The fiberglass-coated, monochrome “planks” by McCracken spanned the floor and the walls of the building, evoking a juncture between painting and sculpture, while Hecker's computer-generated sound pieces dramatized both space and time. By combining the work of the two artists, a framework was created in which an aesthetic experience occurred between the shifting boundaries and intersections of sculpture and sound as they affected each other within a space consisting of geometric and architectural formations as well as temporal and subjective formations. At the same time, the viewer / listener became more sensitized to the conditions, qualities, and degrees of intensity between the physical and the ephemeral.
The publication includes a curatorial introduction by
Christian Egger, and a comprehensive essay by the author and curator of the Serralves Museum of Contemporary Art, Porto, João Ribas. The cover has been designed by Florian Hecker using an objectness measure algorithm.
Published following the eponymous exhibition at Künstlerhaus, Halle für Kunst & Medien Graz, Austria, from January 31, to March 5, 2015.
In his
sound installations and live performances, Florian Hecker (born 1975 in Augsburg, lives and works in Vienna) deals with specific compositional developments of post-war modernity, electro-acoustic music, and other, non-musical disciplines. He dramatizes space, time and self-perception in his sonic works by isolating specific auditory events in their singularity, thus stretching the boundaries of their materialization.

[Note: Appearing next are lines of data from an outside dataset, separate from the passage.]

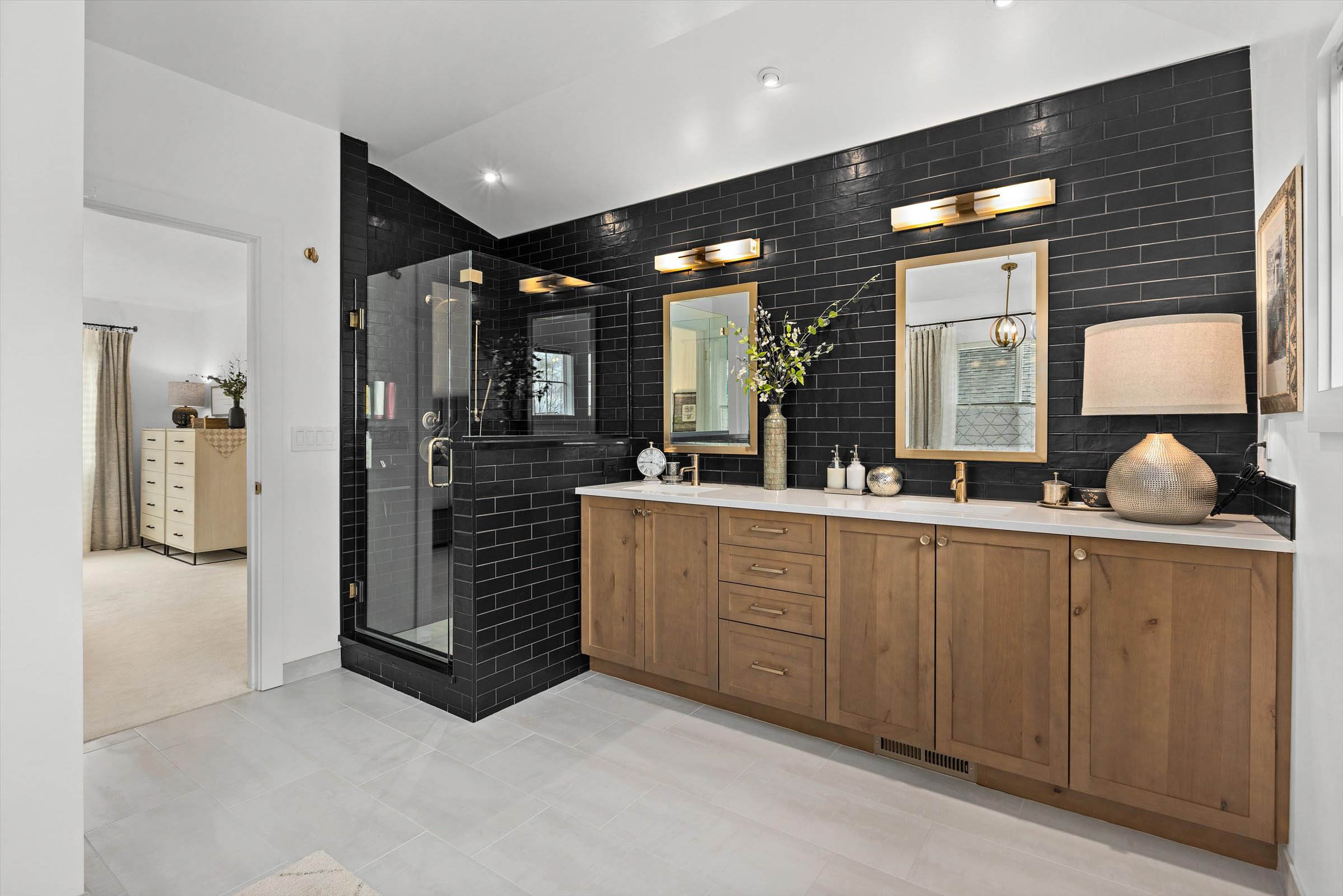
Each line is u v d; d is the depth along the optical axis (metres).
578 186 3.72
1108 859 1.86
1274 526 1.89
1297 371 1.64
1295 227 1.63
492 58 2.65
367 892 1.72
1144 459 2.02
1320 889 1.48
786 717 2.69
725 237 3.47
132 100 2.60
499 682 2.85
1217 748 1.82
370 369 3.34
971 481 2.78
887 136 2.96
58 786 1.49
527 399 3.21
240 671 3.27
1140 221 2.43
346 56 2.62
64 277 1.50
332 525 3.31
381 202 3.68
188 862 1.83
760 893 1.73
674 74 2.77
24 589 1.45
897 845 1.93
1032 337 2.63
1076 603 2.02
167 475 6.10
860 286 3.04
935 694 2.28
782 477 3.12
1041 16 2.25
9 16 1.43
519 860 1.85
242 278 5.88
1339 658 1.37
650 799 2.16
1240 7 1.91
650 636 3.03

Their objectual autonomy is exposed while simultaneously evoking sensations, memories, and associations in an immersive intensity.
By working with the
Minimalist theory from the outset, John McCracken (1934-2011) has never denied individual sensibility and the artist's annual activity in favour of industrial manufacture justified by Minimalist thinking. Both painting and
sculpture, the “plank” made in spray-lacquered wood is the work that best symbolizes his activity. In his practice, the idea of reflection or highlight has an essential place, for they encompass the environment, and the onlooker becomes aware of space at the same time as he become aware of the object he is looking at.